A heady mix of coronavirus and an oil price war has sent markets into a tailspin this week. On both fronts, the near term outlook for equities is far from clear. But there’s also a sense that decisions made at moments like this can have a big impact on your long term returns…

With that in mind, there was an interesting note from Slater Investments this week, the small cap fund manager run by the widely-admired Mark Slater. In it, he said:

“It is worth bearing in mind that the tendency of investors to sell on bad news is nearly always detrimental to long term financial gain. It pays to look through the short-term ‘noise’ and hold on through periods of uncertainty for superior medium to long-term gains.”

For what it’s worth, Slater says he a buyer of shares in these markets (although he’ll be doing that “sensibly” (ie. not in one go)).
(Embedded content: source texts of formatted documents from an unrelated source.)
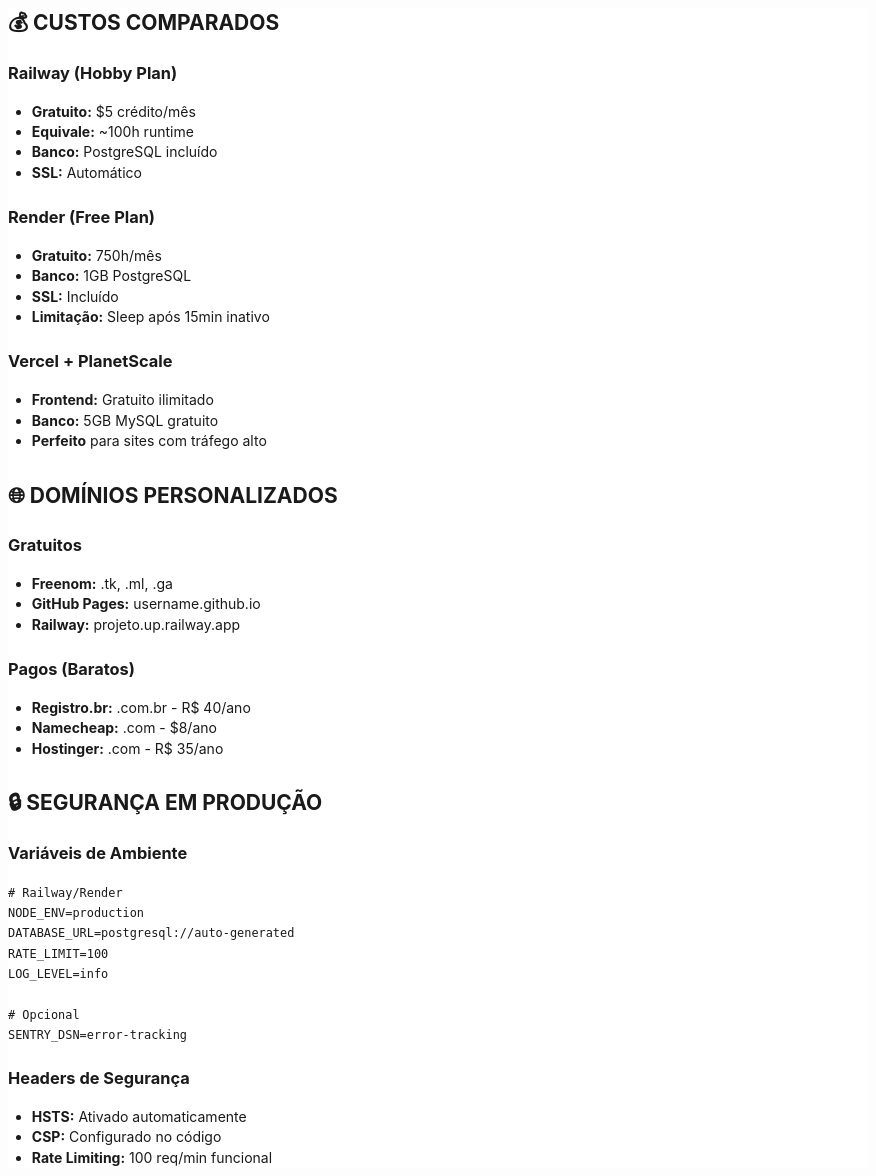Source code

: ## 💰 CUSTOS COMPARADOS

### Railway (Hobby Plan)
- **Gratuito:** $5 crédito/mês
- **Equivale:** ~100h runtime
- **Banco:** PostgreSQL incluído
- **SSL:** Automático

### Render (Free Plan)
- **Gratuito:** 750h/mês
- **Banco:** 1GB PostgreSQL
- **SSL:** Incluído
- **Limitação:** Sleep após 15min inativo

### Vercel + PlanetScale
- **Frontend:** Gratuito ilimitado
- **Banco:** 5GB MySQL gratuito
- **Perfeito** para sites com tráfego alto

## 🌐 DOMÍNIOS PERSONALIZADOS

### Gratuitos
- **Freenom:** .tk, .ml, .ga
- **GitHub Pages:** username.github.io
- **Railway:** projeto.up.railway.app

### Pagos (Baratos)
- **Registro.br:** .com.br - R$ 40/ano
- **Namecheap:** .com - $8/ano
- **Hostinger:** .com - R$ 35/ano

## 🔒 SEGURANÇA EM PRODUÇÃO

### Variáveis de Ambiente
```env
# Railway/Render
NODE_ENV=production
DATABASE_URL=postgresql://auto-generated
RATE_LIMIT=100
LOG_LEVEL=info

# Opcional
SENTRY_DSN=error-tracking
```

### Headers de Segurança
- **HSTS:** Ativado automaticamente
- **CSP:** Configurado no código
- **Rate Limiting:** 100 req/min funcional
But it’s fair to say that not all investors share his steely nerve.

Indeed, in spells of panic and volatility we’re all prone to making bad choices because of natural biases and emotions. From time to time I write about some of these mistakes, and now seems a good time to remember a few of them...

1. Action bias (patience is a virtue)

Faced with a penalty, goalkeepers who stay rooted to the spot save more goals than those who dive one way or the other. Yet being seen to make an effort is the reason why most will leap left or right. This is action bias… in action. When the optimal strategy is to do nothing, it can feel much safer to do ‘something’, whatever that might be.

Faced with falling markets, the instinct for many is to try and trade their way out of trouble. An urge to re-take control when others are losing their heads can lead to instinctive decision-making and costly over-trading.

The antidote is patience and planning. Having a pre-prepared strategy to deal with sudden sell-offs could save you from being caught up in short-term mayhem.

2. Recency bias (think long term)

No-one knows how serious coronavirus will turn out to be, and opinions are really divided. But what’s beyond doubt is that the market sell off has been very sharp. And it’s that recent experience that’s likely to be shaping the views of investors right now. This is recency bias.